La experiencia de Susana había sido, pues, acaparadora. Tanto que, hasta el momento, la suya propia parecía irrelevante.
-¿Y luego?
—Antes de vomitar estuvimos una horita terriblemente mareadas y muy inquietas. Sobre todo ella, que encima no paraba de hacer comentarios en voz baja que todavía me inquietaban más. Yo entendí enseguida que aquello requería silencio; ella no. El guía se la tuvo que llevar y, mientras lo hacía, empezó a vomitar por todas partes; la sacaron fuera, pero aun así no dejamos de oírla. Y fue como la señal. Tres o cuatro caras pálidas empezaron a hacer cola frente a la puerta del baño; otros subieron a sus habitaciones, pero las habitaciones no tenían baño propio, así que imagino que debieron hacerlo en alguna bolsa. Yo esperé pacientemente mi turno en el baño de arriba, el otro que había, junto a las habitaciones, y sólo tuve que esperar a una persona.
-¿Y entonces?
—Literalmente, lo vomité —dijo, triunfalmente—. Vi formarse la cara de mi ex marido entre el vómito, en la taza del váter. Ahora me río, puede parecer cómico, pero entonces fue muy dramático. Bueno, dramático no, no es ésa la palabra. -Estábamos, pues, entrando en su experiencia-. Ya te he dicho que es difícil de contar. Pero fue el único momento en que me sentí realmente alterada: tuve esa visión de la cara de mi ex, un poco, perdóname, en el sitio donde le correspondía. En el lugar de las heces. Y no era nada asqueroso, de verdad: fue como si hubiera encontrado el sitio donde ponerlo. Creo que me pasé al menos
media hora en aquel baño, contemplándolo. Menos mal que no vino nadie detrás.
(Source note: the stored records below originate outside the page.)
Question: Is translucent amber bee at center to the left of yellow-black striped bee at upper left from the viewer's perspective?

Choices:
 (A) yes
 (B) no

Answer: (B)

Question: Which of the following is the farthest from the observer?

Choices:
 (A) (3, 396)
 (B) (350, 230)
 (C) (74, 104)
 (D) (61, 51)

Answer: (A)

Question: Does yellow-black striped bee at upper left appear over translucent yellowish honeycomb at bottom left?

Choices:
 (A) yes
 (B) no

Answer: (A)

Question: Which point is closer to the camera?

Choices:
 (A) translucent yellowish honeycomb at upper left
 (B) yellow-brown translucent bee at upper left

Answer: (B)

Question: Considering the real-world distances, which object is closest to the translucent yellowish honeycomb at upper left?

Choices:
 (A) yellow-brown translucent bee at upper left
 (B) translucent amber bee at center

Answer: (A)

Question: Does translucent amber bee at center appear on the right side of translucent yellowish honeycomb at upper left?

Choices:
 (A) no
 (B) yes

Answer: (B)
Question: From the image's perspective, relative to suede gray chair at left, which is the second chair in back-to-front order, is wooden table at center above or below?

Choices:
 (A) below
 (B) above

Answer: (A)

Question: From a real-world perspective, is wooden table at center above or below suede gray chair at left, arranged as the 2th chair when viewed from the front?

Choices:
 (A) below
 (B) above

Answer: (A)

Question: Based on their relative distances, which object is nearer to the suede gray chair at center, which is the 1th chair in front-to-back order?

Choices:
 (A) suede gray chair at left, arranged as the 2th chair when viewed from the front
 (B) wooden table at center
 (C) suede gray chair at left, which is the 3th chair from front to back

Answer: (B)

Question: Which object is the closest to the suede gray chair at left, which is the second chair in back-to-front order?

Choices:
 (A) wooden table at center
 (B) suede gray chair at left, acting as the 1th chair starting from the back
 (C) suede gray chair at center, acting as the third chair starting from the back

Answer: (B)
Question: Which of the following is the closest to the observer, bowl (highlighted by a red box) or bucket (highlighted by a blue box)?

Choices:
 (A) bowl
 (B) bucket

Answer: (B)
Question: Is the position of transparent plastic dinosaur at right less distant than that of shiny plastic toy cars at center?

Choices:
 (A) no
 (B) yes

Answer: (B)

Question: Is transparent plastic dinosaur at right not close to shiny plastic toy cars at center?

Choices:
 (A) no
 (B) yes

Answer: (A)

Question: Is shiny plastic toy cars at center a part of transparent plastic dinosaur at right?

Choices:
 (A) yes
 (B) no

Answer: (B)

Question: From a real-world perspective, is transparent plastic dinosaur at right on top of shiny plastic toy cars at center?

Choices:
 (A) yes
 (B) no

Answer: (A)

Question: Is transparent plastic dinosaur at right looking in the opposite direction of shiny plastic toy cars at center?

—Pero ¿era realmente una cara hecha con el vómito?
—No —meditó—, no realmente. Pero estaba ahí, y era realmente su cara. Yo la miraba con una extraña sensación de paz. Pensé mucho en ello.
-¿Mientras la estabas mirando?
-Sí, y luego, cuando bajé. El guía me preguntó si me encontraba bien y me invitó a acostarme en una esterilla. No vi a Susana, pero tampoco pregunté por ella. Luego me enteré de que un ayudante del guía, un chico muy simpático, la había llevado a la habitación. Cuando bajó también estaba calmada. Ahora dice que lo que estaba era aterrorizada porque no dejaba de ver ráfagas de colores, pero yo la vi y estaba calmada.
Volvíamos a desviarnos. Yo guardé silencio.
-Es verdad que la abuelita te habla -prosiguió-. Sin embargo, después de lo del vómito, nunca tuve la sensación de estar drogada. Sé que es una droga, y no la volveré a probar, porque eso no puede ser sano, seguro que es peligroso y malísimo para el cerebro… Yo no tengo mucha experiencia, pero no me sentí drogada.
—Pero ¿es un estado especial?
Me miró como si hubiera algo sospechoso en mi curiosidad.
-No acabo de comprender por qué Benjamín no te convence a ti, en vez de a mí, de hacer estas cosas. —No sé si esperaba respuesta, pero, como no la recibió, continuó—: Me sentía descansada, tranquila, con la cabeza muy despejada… sólo que oyendo una especie de voz. No sé, una voz que era la mía, pero superior. Te convencía de que había que hacerle caso.
Yo podría haberle hablado de mi experiencia dilatada en voces, y en el cuidado con que hay que escuchar, en particular, a las que suenan más razonables. Pero no quería —nunca he querido, con ella— centrar la atención en mí.